There are also hints that folic acid may mess with the immune system. A rodent study published last month found that the vitamin reduces the function of so-called natural killer cells of the immune system. Meanwhile, Rima Rozen, a geneticist at McGill University, recently reported that high dietary folate also made mice more vulnerable to malaria. She says that there is good reason for scientists to study whether high intake of this vitamin among pregnant women may make them more vulnerable to pathogens such as the Zika virus.
Mouse studies of folic acid don’t provide a perfect stand-in for human studies, though, because they metabolize it differently than we do. And while there was a human study from 2006 showing an association between high folic acid and diminished function of natural killer cells, it has not been replicated, according to R.J. Berry, an epidemiologist at the Centers for Disease Control and Prevention.
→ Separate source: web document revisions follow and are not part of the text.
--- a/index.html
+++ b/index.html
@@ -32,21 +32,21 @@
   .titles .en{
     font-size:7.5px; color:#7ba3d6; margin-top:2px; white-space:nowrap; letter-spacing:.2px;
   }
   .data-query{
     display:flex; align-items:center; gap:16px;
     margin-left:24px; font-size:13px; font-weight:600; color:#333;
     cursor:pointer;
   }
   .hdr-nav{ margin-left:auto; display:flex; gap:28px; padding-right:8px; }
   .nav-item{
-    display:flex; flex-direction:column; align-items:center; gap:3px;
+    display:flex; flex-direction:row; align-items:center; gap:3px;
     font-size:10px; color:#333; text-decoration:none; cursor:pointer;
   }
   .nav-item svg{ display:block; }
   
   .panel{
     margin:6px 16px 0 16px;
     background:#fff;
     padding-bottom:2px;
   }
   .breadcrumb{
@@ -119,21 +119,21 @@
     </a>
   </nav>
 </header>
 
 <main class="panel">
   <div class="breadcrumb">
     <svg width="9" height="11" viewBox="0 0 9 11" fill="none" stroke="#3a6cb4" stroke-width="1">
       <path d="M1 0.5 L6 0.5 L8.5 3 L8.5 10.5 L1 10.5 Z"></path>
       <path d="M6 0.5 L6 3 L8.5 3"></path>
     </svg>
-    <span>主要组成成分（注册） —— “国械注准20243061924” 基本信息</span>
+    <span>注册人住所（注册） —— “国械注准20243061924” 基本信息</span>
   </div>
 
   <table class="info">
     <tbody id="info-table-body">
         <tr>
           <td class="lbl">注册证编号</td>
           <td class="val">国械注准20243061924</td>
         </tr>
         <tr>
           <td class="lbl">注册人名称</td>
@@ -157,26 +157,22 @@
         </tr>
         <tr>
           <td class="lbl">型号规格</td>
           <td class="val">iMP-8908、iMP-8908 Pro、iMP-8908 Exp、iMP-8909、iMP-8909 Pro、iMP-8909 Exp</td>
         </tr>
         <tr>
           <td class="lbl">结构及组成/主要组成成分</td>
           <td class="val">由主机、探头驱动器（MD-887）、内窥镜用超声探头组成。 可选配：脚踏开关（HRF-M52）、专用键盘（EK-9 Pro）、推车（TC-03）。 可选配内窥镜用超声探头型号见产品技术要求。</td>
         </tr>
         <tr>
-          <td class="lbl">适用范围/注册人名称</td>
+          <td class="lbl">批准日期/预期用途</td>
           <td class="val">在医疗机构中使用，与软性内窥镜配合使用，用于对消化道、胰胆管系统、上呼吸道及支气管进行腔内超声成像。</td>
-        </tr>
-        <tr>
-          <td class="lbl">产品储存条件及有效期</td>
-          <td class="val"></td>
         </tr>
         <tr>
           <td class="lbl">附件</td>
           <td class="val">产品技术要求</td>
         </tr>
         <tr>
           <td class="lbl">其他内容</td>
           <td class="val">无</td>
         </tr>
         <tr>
Still, a retrospective study from November found women who took folic acid during pregnancy had a slightly higher chance of giving birth to a child with asthma, underscoring that there may be a lot about folic acid’s effect on immunity that we don’t yet understand.
For the time being, says Rozen, all this research is speculative, and pregnant women should continue taking folic acid without concern. An ounce of prevention is worth a pound of cure, as the saying goes. But in the case of folic acid, just about 400 micrograms taken during pregnancy will do the trick and help protect babies against neural tube defects. Yet evidence is mounting that some women are taking too much. In November, the epidemiologist Jesus Vioque and his colleagues published a study looking at data from more than 2,300 pregnant Spanish women. One-quarter of them had taken folic acid in doses greater than 1 milligram (1,000 micrograms), without medical rationale. That’s troubling, Vioque says, because his group has also found that mothers on high doses delivered a higher proportion of children with small weight and height than other women. They have also found that children whose mothers took high dosages had slightly lower scores on psychomotor development.
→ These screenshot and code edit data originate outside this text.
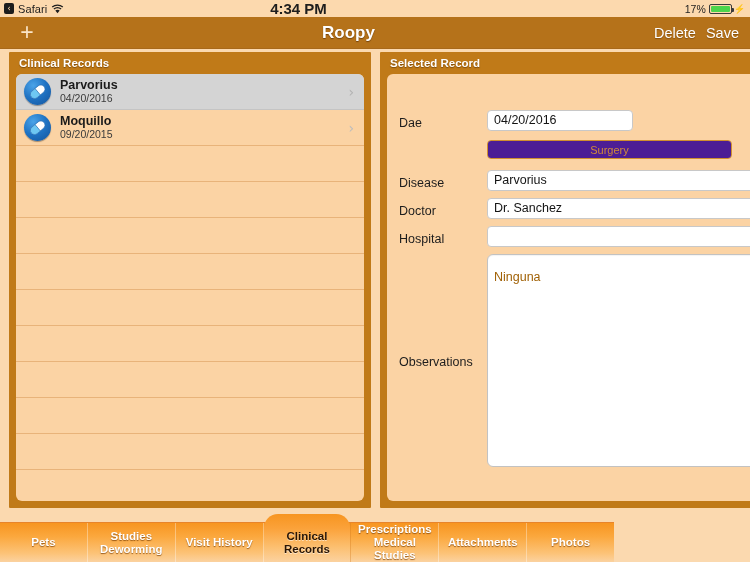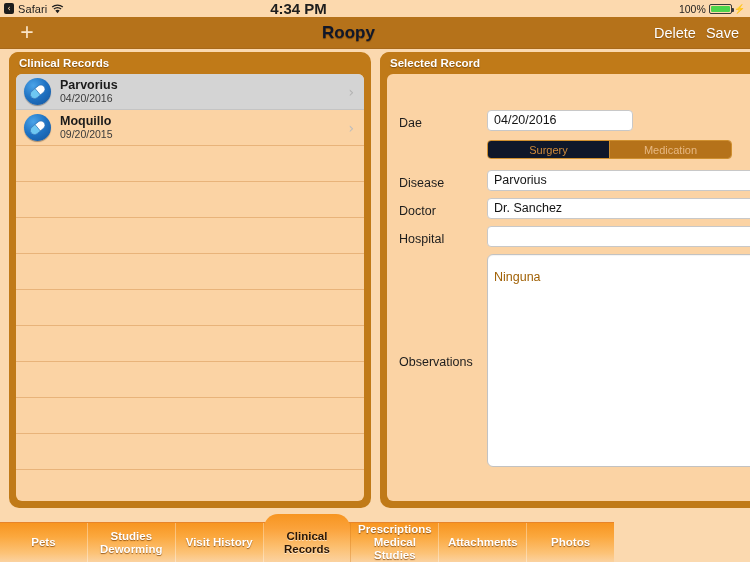--- a/index.html
+++ b/index.html
@@ -104,21 +104,21 @@
     border-bottom: 1px solid #a8691a;
     box-sizing: border-box;
   }
   .nav-title {
     position: absolute;
     left: 0; top: 0;
     width: 697px;
     height: 31px;
     line-height: 31px;
     text-align: center;
-    color: #0f172a;
+    color: #ffffff;
     font-size: 17px;
     font-weight: bold;
     text-shadow: 0 1px 1px rgba(60,30,0,0.55);
   }
   .nav-add {
     position: absolute;
     left: 14px; top: 0;
     height: 31px;
     width: 26px;
     display: flex;
@@ -142,21 +142,21 @@
     color: #ffffff;
     font-size: 14.5px;
     cursor: pointer;
     text-shadow: 0 1px 1px rgba(60,30,0,0.4);
   }
 
   
   .panel {
     position: absolute;
     background: #c07a18;
-    border-radius: 10px;
+    border-radius: 1px;
   }
   .panel-tab {
     position: absolute;
     left: 0; top: 0;
     height: 22px;
     background: #c07a18;
     border-radius: 9px 9px 0 0;
     color: #ffffff;
     font-size: 11.5px;
     font-weight: bold;
@@ -275,21 +275,21 @@
     box-sizing: border-box;
   }
   .seg-item {
     flex: 1;
     font-size: 11px;
     display: flex;
     align-items: center;
     justify-content: center;
     cursor: pointer;
   }
-  .seg-item.off { background: #0f172a; color: #d08a3a; }
+  .seg-item.off { background: #4c1d95; color: #d08a3a; }
   .seg-item.on  { background: #b5721a; color: #e7b882; border-left: 1px solid #cf8f2f; }
 
   #row-disease  { top: 96px; }
   #row-doctor   { top: 124px; }
   #row-hospital { top: 152px; }
   #row-obs      { top: 180px; }
   #row-obs .form-label { padding-top: 2px; }
   .textarea {
     flex: 1;
     height: 213px;
@@ -361,21 +361,21 @@
       <span class="sb-wifi">
         <svg width="13" height="10" viewBox="0 0 13 10">
           <path d="M6.5 9.2 L4.3 6.6 a3.4 3.4 0 0 1 4.4 0 Z" fill="#1d1d1d"></path>
           <path d="M2.9 5.1 a5.6 5.6 0 0 1 7.2 0" stroke="#1d1d1d" stroke-width="1.3" fill="none"></path>
           <path d="M1.2 3.1 a8.3 8.3 0 0 1 10.6 0" stroke="#1d1d1d" stroke-width="1.3" fill="none"></path>
         </svg>
       </span>
     </div>
     <div class="sb-center">4:34 PM</div>
     <div class="sb-right">
-      <span>100%</span>
+      <span>17%</span>
       <span class="batt">
         <span class="batt-fill"></span>
       </span>
       <span class="batt-bolt">⚡</span>
     </div>
   </div>
 
   <div class="navbar">
     <div class="nav-add">+</div>
     <div class="nav-title">Roopy</div>
@@ -442,21 +442,20 @@
     <div class="panel-body">
       <div class="form">
 
         <div class="form-row" id="row-date">
           <div class="form-label">Dae</div>
           <div class="field">04/20/2016</div>
         </div>
 
         <div class="seg">
           <div class="seg-item off">Surgery</div>
-          <div class="seg-item on">Medication</div>
         </div>
 
         <div class="form-row" id="row-disease">
           <div class="form-label">Disease</div>
           <div class="field">Parvorius</div>
         </div>
 
         <div class="form-row" id="row-doctor">
           <div class="form-label">Doctor</div>
           <div class="field">Dr. Sanchez</div>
Young-In Kim of St. Michael’s Hospital in Toronto reported finding unexpectedly high levels of unmetabolized folic acid in a study last year of blood samples from more than 360 pregnant women. Kim says he was shocked at the results and blames the combination of food fortification—which contributes about 100 to 150 micrograms of folic acid to the average diet—mixed with high-dose supplements. And thanks to the Internet, a folic megadose is only a click away: Companies in the U.S. sell supplements containing as much as 20,000 micrograms online, advertising that this “provides an essential nutrient for all stages of life.”
Large doses of folic acid aren’t always a bad idea. The vitamin is water-soluble, and excreted in urine, so the thinking is that the body can pass any excess amounts. For certain people who are taking drugs, such as the diabetes medication metformin, that diminish folate in the blood, ample supplementation might make sense. Doses of folic acid as high as 5 milligrams (5,000 micrograms) are recommended for women who have had prior pregnancies with neural tube defects.
But even Berry notes that for pregnant women with no such history, a more moderate dose of about 400 micrograms will suffice to prevent neural tube defects. In light of this, and the unresolved questions about whether too much folic acid can cause harm, it seems like enough really is enough.